(Beginning of Input)
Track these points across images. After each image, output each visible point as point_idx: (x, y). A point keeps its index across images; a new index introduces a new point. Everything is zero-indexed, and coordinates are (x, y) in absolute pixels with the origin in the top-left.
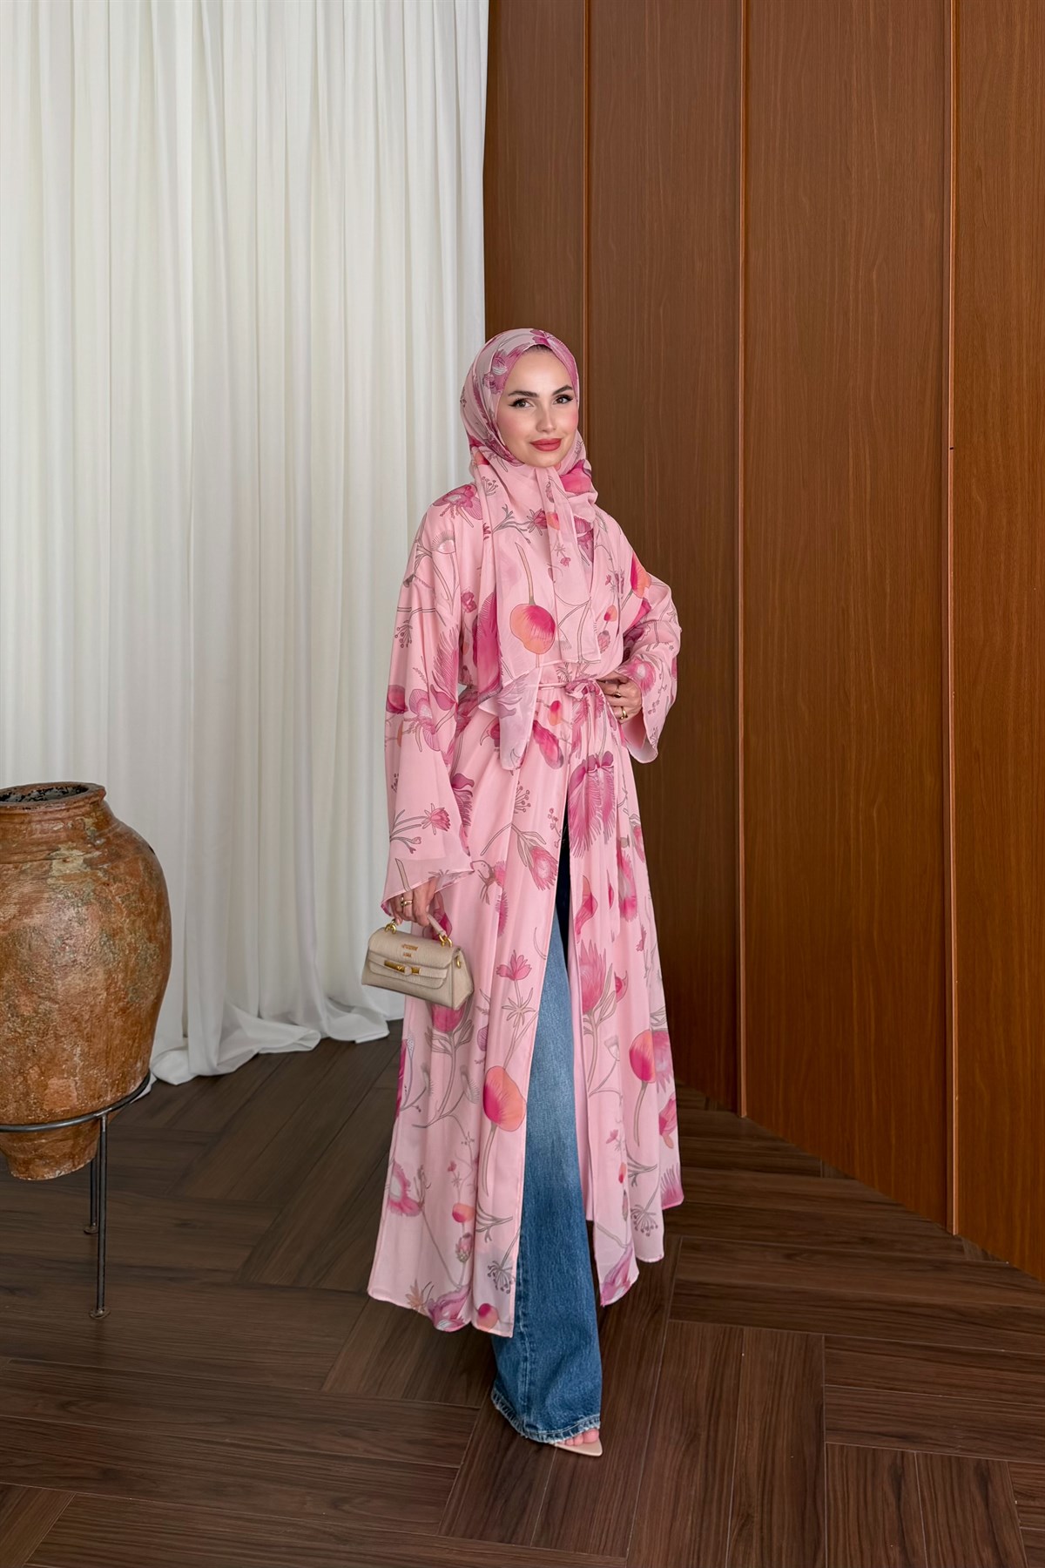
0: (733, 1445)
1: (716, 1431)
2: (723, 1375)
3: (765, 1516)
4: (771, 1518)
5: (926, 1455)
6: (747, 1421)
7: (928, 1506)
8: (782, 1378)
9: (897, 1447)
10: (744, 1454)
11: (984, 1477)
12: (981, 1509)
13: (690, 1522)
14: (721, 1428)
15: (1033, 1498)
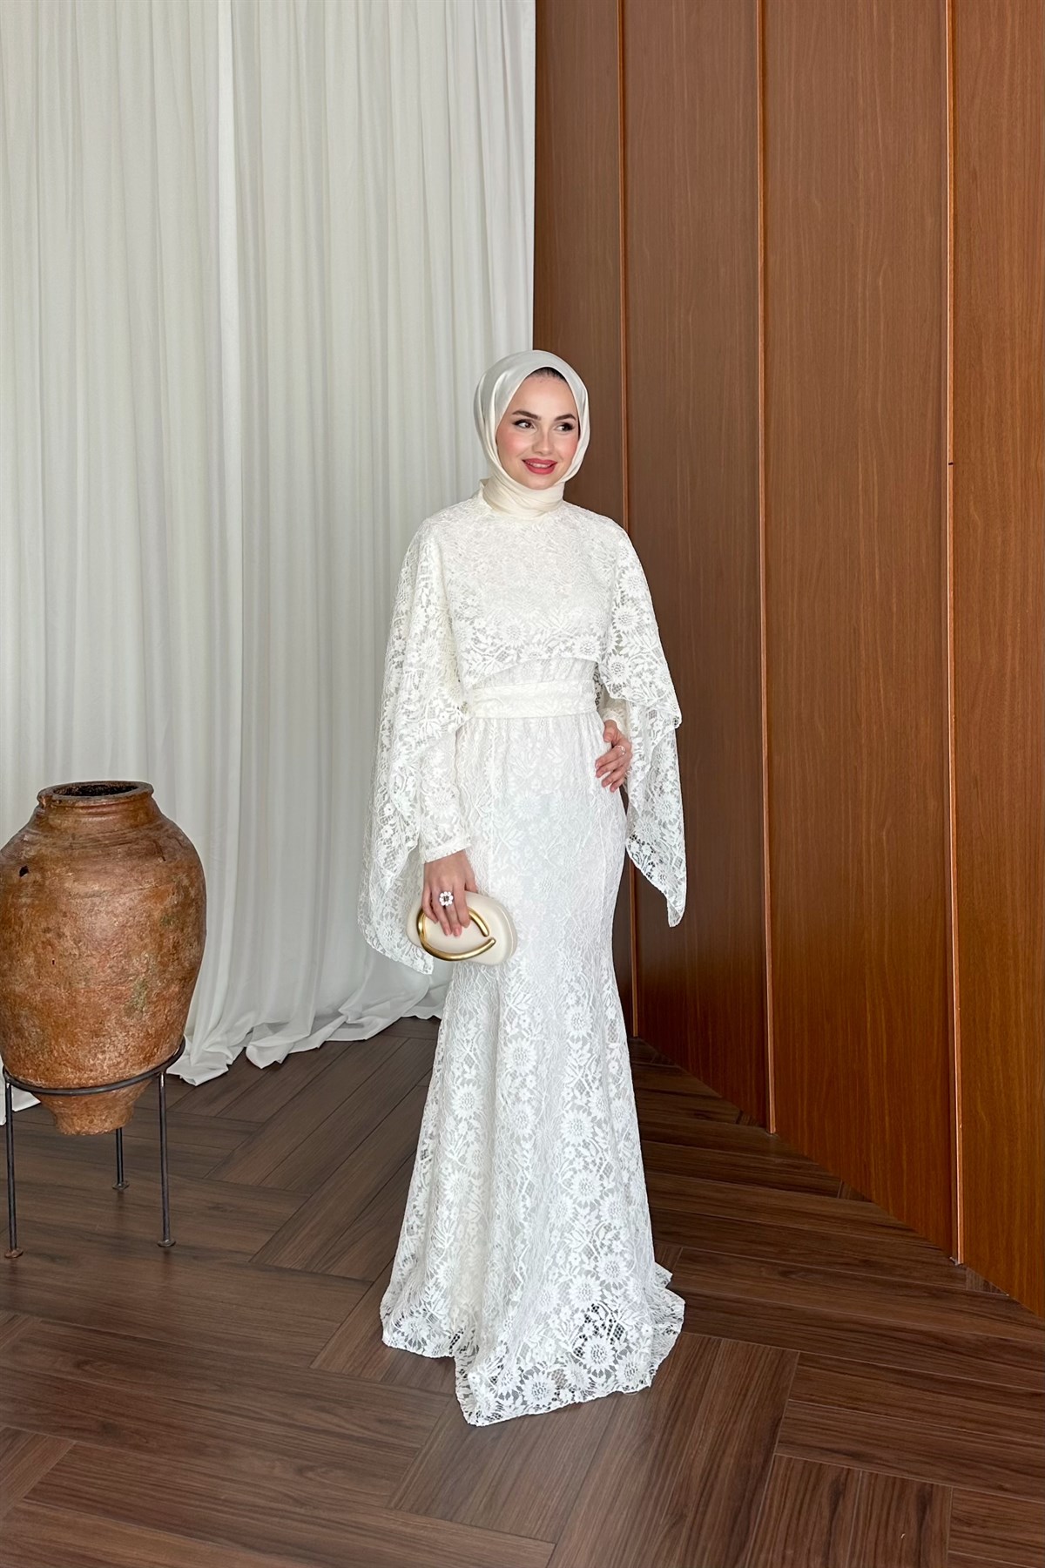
(End of Input)
◆ Work required
Begin the copy at the line containing "2: (723, 1375)" and end it at the last line of the records; transcribe exactly and exclude pictures.

◆ Answer area
2: (723, 1375)
3: (765, 1516)
4: (771, 1518)
5: (926, 1455)
6: (747, 1421)
7: (928, 1506)
8: (782, 1378)
9: (897, 1447)
10: (744, 1454)
11: (984, 1477)
12: (981, 1509)
13: (690, 1522)
14: (721, 1428)
15: (1033, 1498)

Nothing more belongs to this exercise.